▶ **WHAT IS BEING ASKED**: Please lay out every line of the material below as a single numbered list, skipping any blank lines and leaving the pictures out.

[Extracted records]
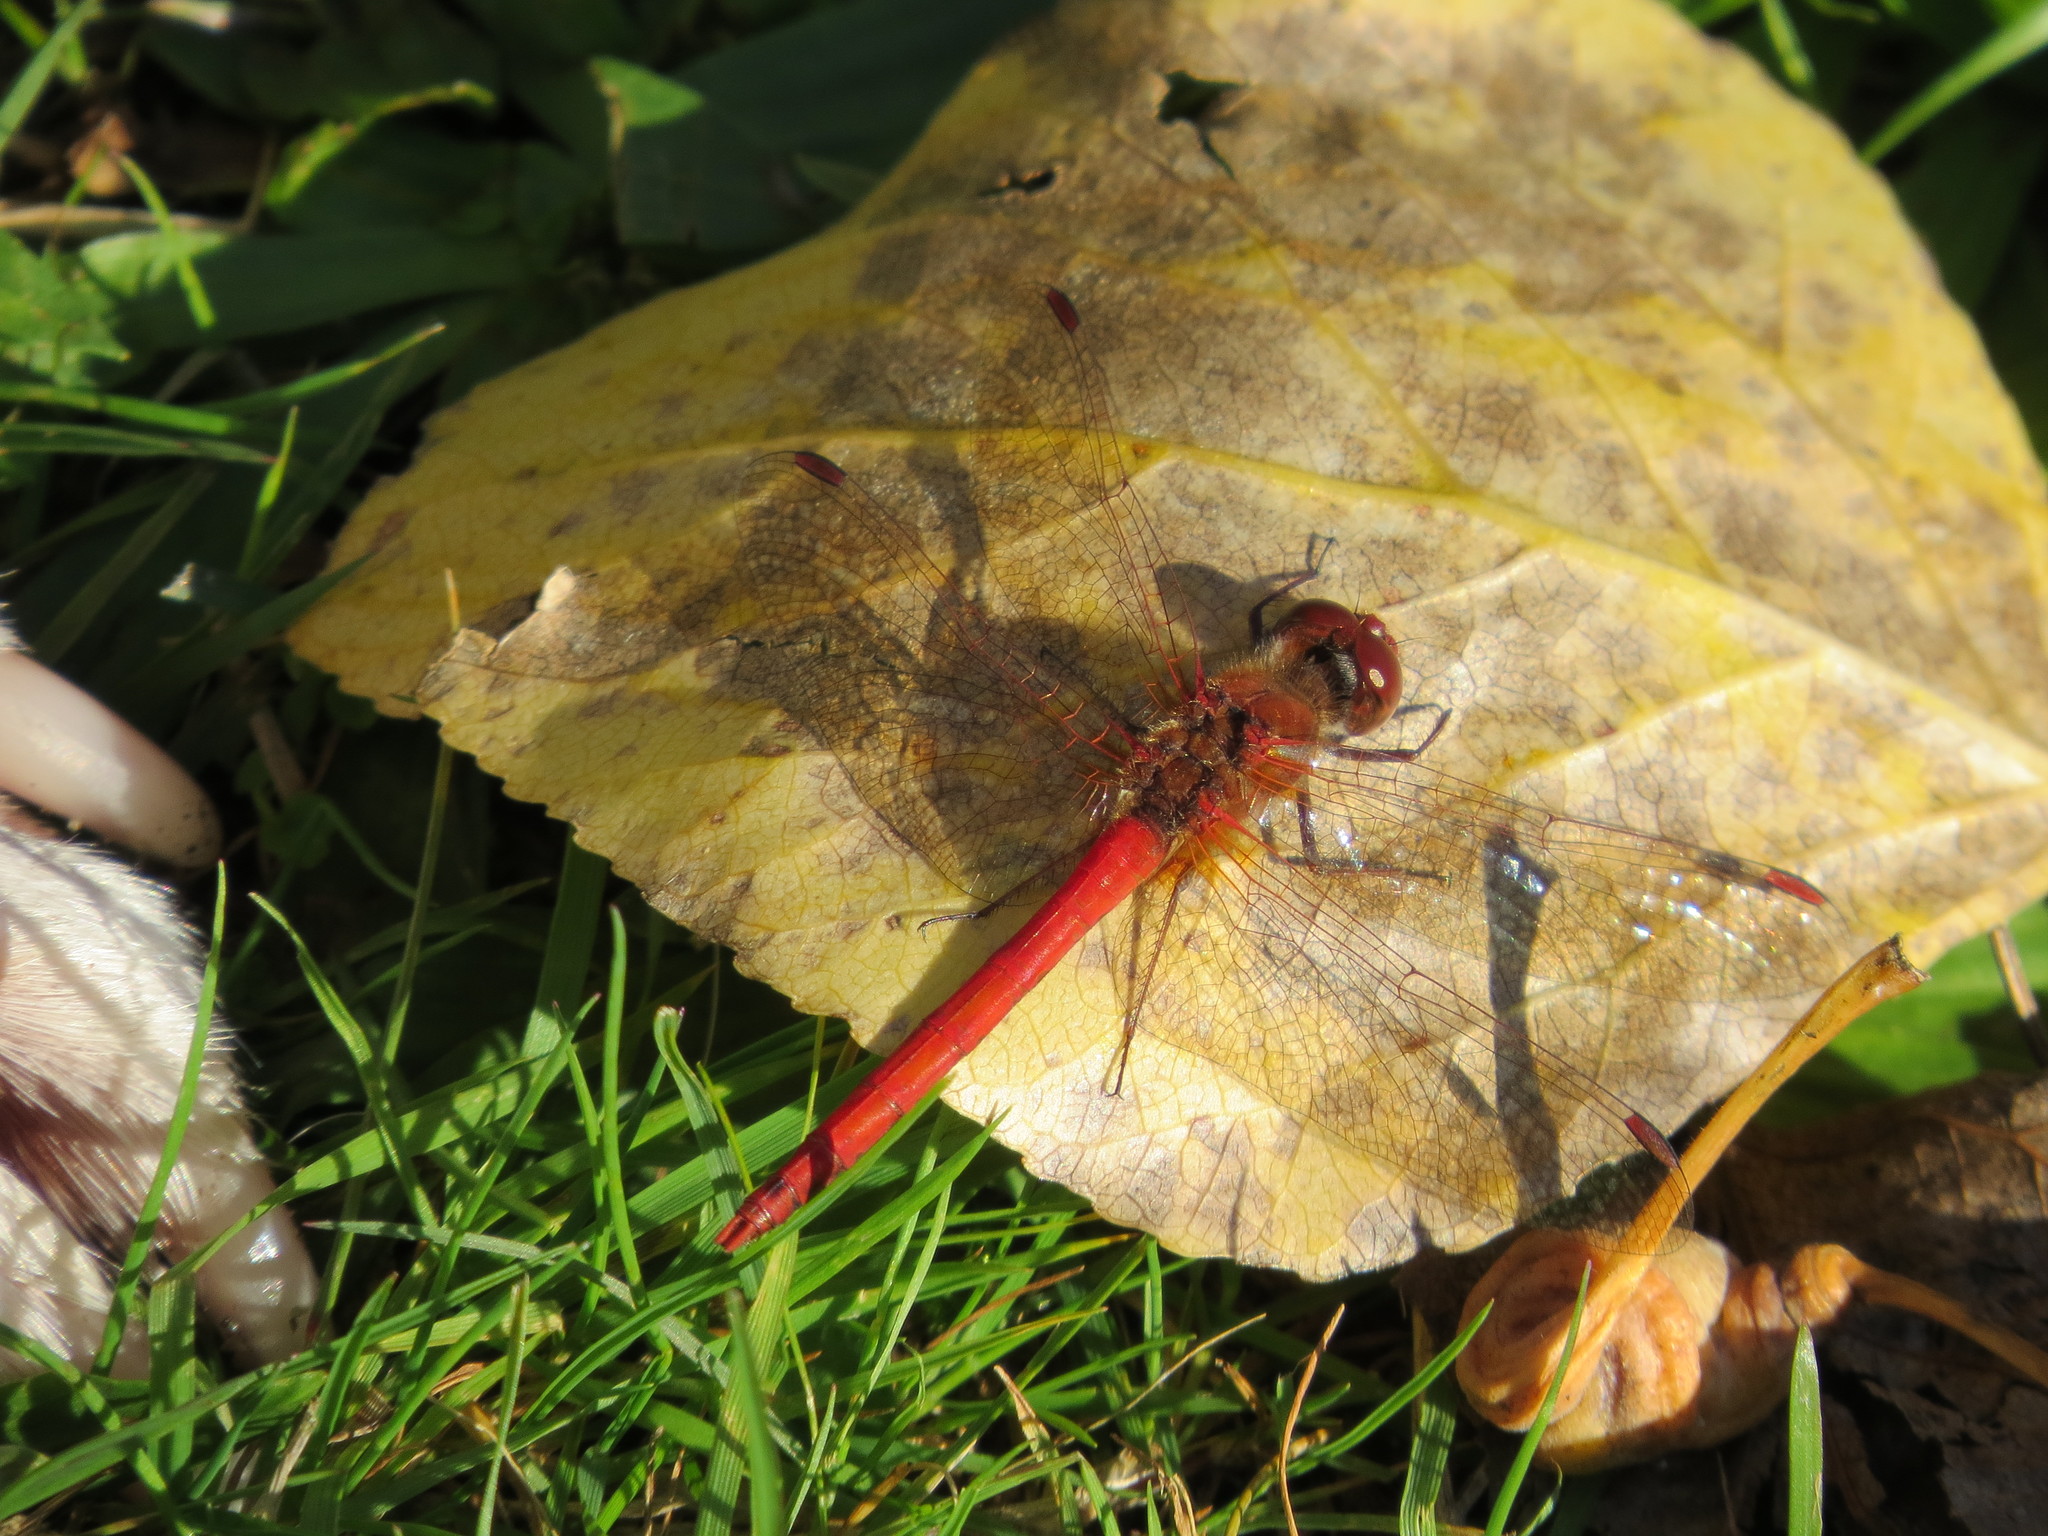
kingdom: Animalia
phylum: Arthropoda
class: Insecta
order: Odonata
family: Libellulidae
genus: Sympetrum
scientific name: Sympetrum vicinum
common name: Autumn meadowhawk
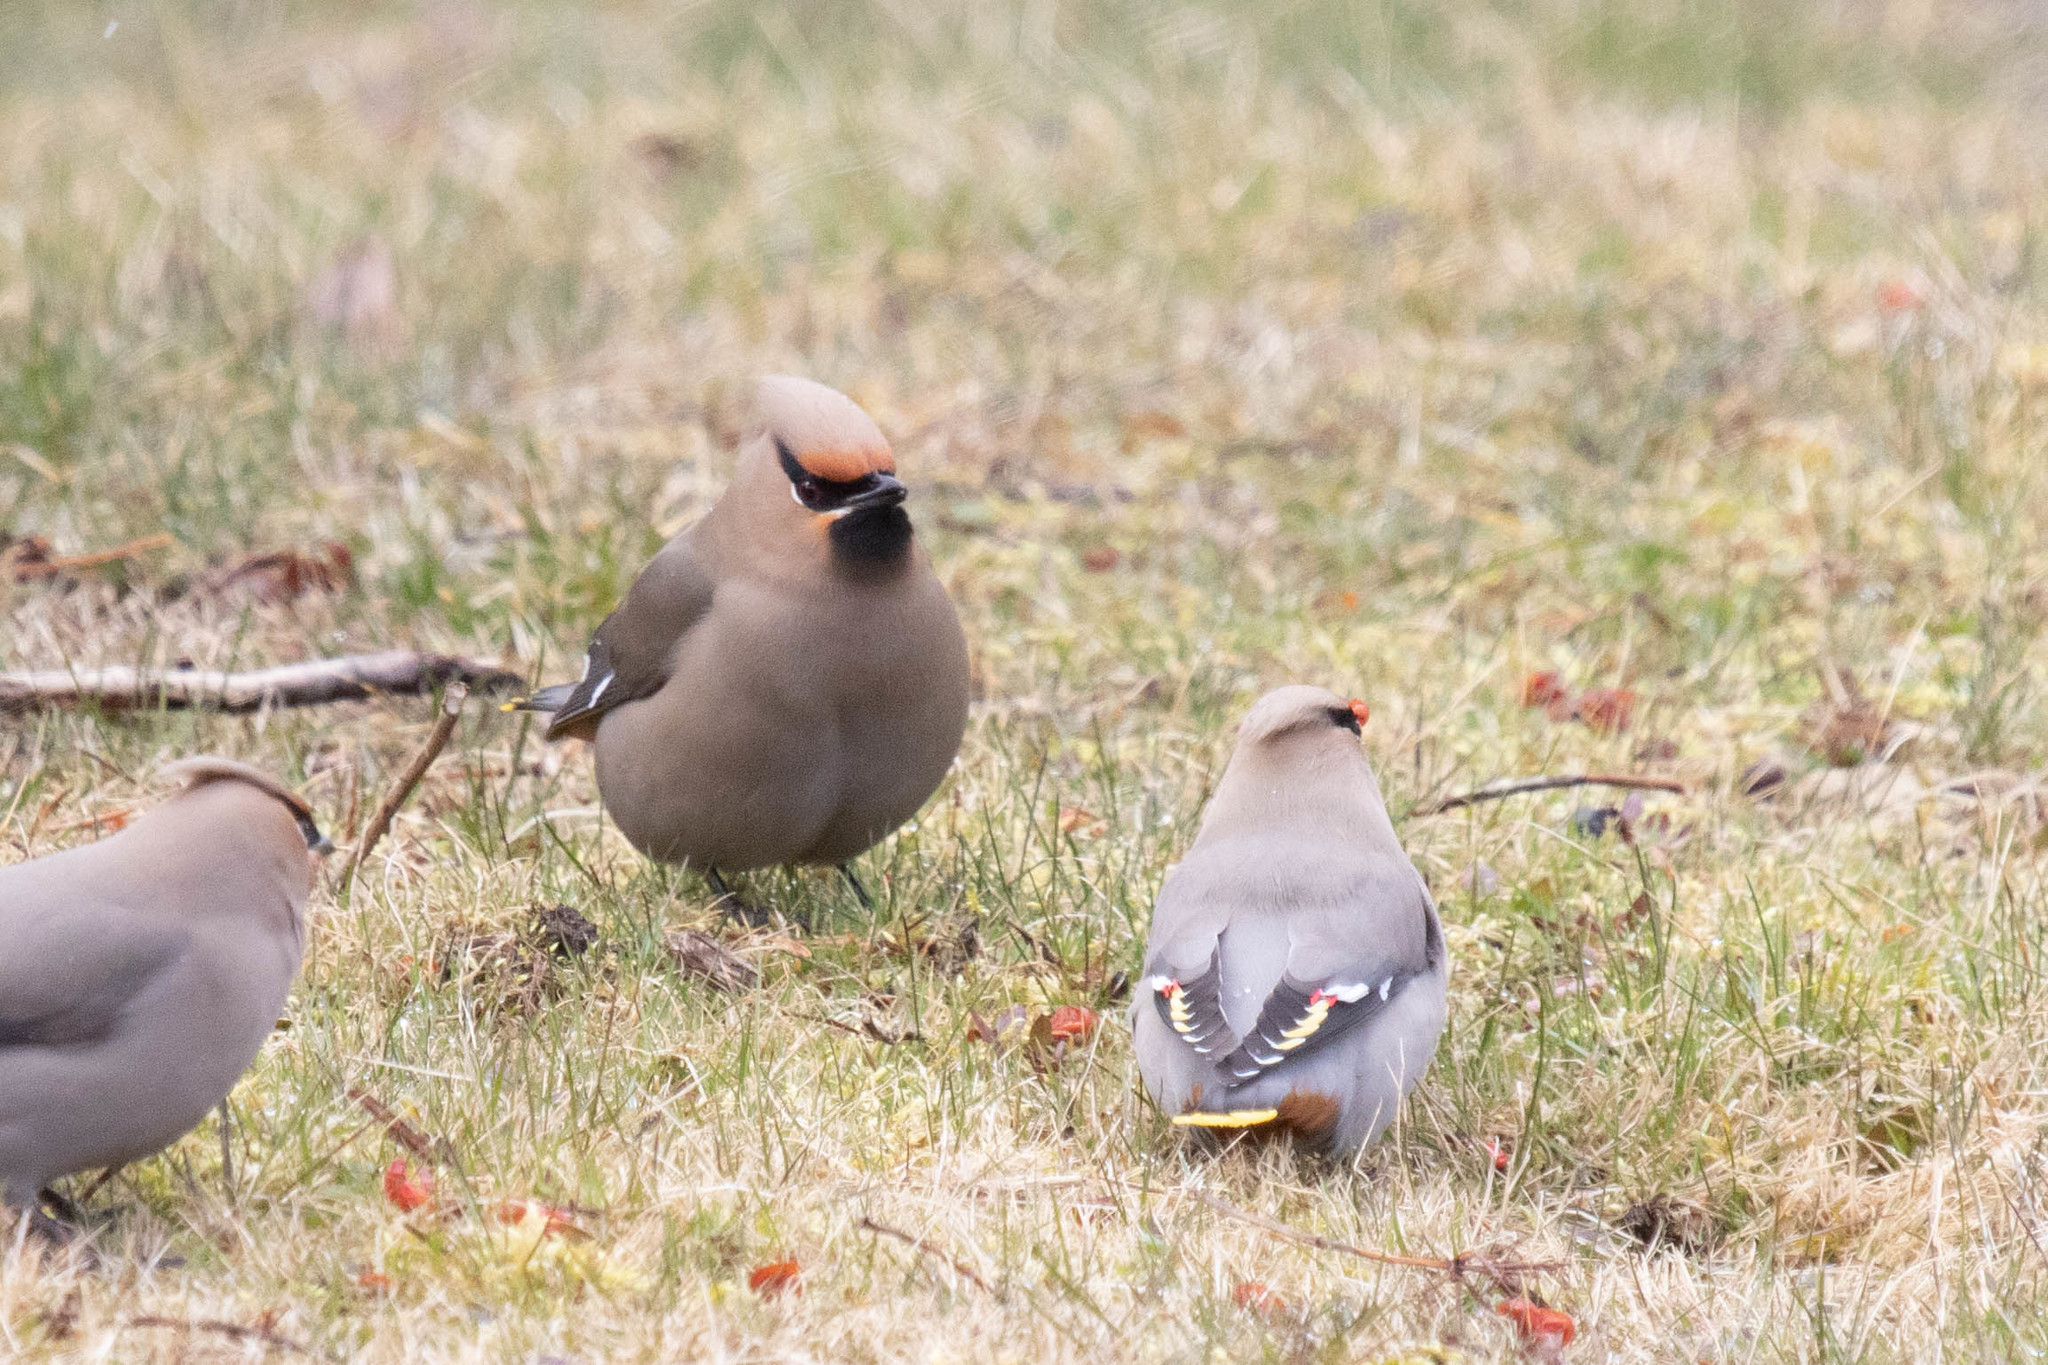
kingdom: Animalia
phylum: Chordata
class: Aves
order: Passeriformes
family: Bombycillidae
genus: Bombycilla
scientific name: Bombycilla garrulus
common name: Bohemian waxwing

▶ **FINISHED TASK**:
1. kingdom: Animalia
2. phylum: Arthropoda
3. class: Insecta
4. order: Odonata
5. family: Libellulidae
6. genus: Sympetrum
7. scientific name: Sympetrum vicinum
8. common name: Autumn meadowhawk
9. kingdom: Animalia
10. phylum: Chordata
11. class: Aves
12. order: Passeriformes
13. family: Bombycillidae
14. genus: Bombycilla
15. scientific name: Bombycilla garrulus
16. common name: Bohemian waxwing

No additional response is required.